→ **TEXTAUSZUG**:
Von Cornelia Fuhrmann 16.06.2015, 07:09
Ingo Barth beobachtet einen Versuch an einer Drahterodierungsmaschine. Er ist der erste deutsche Gehörlose mit einem Doktortitel in Chemie.
Ingo Barth beobachtet einen Versuch an einer Drahterodierungsmaschine. Er ist der erste deutsche Gehörlose mit einem Doktortitel in Chemie. Lutz Winkler Lizenz

Halle (Saale) - Wenn Ingo Barth das Büro von Angelica Zacarias betritt, fliegen keine Begrüßungsworte hin und her, sondern ein Lächeln, freundliche Blicke und Gesten. Dann greift Barth sich einen Stift und schreibt an eine weiße Tafel an der Wand. „Das machen wir öfter so“, sagt Zacarias. Der Grund ist, dass Barth gehörlos ist und sich hauptsächlich schriftlich und mit Gebärdensprache verständigt.

→ **AUFGABEN**:
1. Wie verständigt sich Ingo Barth laut dem Textauszug hauptsächlich?
2. Gib den Teil des Textauszugs zwischen „Von Cornelia Fuhrmann“ und „mit Gebärdensprache verständigt.“ einschließlich dieser beiden Stellen wortgetreu wieder.

→ **DATENSÄTZE**:
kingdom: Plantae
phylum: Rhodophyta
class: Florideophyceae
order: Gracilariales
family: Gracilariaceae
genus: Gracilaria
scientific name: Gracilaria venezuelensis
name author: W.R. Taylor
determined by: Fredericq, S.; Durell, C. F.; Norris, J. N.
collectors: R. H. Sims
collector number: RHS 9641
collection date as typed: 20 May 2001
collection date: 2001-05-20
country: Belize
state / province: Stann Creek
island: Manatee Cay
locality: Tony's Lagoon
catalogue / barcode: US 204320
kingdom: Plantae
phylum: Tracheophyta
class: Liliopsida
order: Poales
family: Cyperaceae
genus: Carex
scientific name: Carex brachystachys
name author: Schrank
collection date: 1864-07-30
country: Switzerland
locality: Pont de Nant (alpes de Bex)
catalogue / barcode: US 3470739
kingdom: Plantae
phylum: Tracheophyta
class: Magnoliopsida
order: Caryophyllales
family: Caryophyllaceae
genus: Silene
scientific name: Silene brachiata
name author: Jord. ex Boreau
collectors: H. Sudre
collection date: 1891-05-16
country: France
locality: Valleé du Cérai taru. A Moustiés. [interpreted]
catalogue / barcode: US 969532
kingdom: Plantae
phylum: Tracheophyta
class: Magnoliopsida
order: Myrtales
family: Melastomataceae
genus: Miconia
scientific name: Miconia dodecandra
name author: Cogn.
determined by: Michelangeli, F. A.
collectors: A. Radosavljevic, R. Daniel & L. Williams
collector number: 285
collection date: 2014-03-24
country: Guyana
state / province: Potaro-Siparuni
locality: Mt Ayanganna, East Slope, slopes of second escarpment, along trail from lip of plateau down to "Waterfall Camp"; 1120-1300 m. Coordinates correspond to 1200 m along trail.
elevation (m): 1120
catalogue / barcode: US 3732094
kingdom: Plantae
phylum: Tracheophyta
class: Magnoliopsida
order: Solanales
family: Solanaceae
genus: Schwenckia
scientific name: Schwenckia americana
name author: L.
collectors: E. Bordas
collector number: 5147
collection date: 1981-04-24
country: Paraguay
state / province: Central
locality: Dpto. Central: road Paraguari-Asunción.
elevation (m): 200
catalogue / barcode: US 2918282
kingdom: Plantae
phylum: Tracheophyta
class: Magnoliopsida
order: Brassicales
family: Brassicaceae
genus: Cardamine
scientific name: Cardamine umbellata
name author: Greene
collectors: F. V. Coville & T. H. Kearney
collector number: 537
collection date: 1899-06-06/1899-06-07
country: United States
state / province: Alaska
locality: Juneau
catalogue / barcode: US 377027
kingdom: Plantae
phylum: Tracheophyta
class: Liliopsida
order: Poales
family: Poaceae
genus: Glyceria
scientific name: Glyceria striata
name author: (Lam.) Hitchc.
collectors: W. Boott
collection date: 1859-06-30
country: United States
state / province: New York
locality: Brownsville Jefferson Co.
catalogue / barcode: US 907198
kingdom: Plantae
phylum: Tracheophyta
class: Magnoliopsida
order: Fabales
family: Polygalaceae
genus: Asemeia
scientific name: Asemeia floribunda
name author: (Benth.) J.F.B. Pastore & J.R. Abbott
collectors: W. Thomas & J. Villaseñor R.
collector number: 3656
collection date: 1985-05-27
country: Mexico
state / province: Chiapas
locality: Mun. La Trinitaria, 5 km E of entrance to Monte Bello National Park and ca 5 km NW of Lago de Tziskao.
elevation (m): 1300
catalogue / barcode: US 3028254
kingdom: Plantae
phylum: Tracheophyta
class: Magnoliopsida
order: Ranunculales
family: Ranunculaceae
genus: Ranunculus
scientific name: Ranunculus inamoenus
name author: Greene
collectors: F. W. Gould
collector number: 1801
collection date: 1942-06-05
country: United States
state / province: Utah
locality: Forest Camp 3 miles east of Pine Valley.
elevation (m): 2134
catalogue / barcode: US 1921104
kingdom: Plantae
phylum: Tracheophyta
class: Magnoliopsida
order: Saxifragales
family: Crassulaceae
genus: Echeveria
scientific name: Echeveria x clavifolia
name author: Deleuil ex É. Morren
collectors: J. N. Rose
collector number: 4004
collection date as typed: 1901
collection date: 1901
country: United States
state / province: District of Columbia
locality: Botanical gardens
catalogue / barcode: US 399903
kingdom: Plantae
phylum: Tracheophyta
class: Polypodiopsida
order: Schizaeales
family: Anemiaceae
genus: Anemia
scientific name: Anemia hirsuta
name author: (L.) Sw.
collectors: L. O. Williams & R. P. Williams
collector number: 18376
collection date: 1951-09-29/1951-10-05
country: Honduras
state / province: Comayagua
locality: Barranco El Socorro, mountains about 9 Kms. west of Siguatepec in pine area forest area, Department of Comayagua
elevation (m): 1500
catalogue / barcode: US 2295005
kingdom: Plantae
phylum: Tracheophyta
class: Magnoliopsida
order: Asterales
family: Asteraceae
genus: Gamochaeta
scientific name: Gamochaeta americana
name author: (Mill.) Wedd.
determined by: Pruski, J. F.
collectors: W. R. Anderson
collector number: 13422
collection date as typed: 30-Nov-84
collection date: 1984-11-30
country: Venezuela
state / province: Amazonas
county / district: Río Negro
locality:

→ **LÖSUNGEN**:
1. Er verständigt sich hauptsächlich schriftlich und mit Gebärdensprache.

2.
Von Cornelia Fuhrmann 16.06.2015, 07:09
Ingo Barth beobachtet einen Versuch an einer Drahterodierungsmaschine. Er ist der erste deutsche Gehörlose mit einem Doktortitel in Chemie.
Ingo Barth beobachtet einen Versuch an einer Drahterodierungsmaschine. Er ist der erste deutsche Gehörlose mit einem Doktortitel in Chemie. Lutz Winkler Lizenz

Halle (Saale) - Wenn Ingo Barth das Büro von Angelica Zacarias betritt, fliegen keine Begrüßungsworte hin und her, sondern ein Lächeln, freundliche Blicke und Gesten. Dann greift Barth sich einen Stift und schreibt an eine weiße Tafel an der Wand. „Das machen wir öfter so“, sagt Zacarias. Der Grund ist, dass Barth gehörlos ist und sich hauptsächlich schriftlich und mit Gebärdensprache verständigt.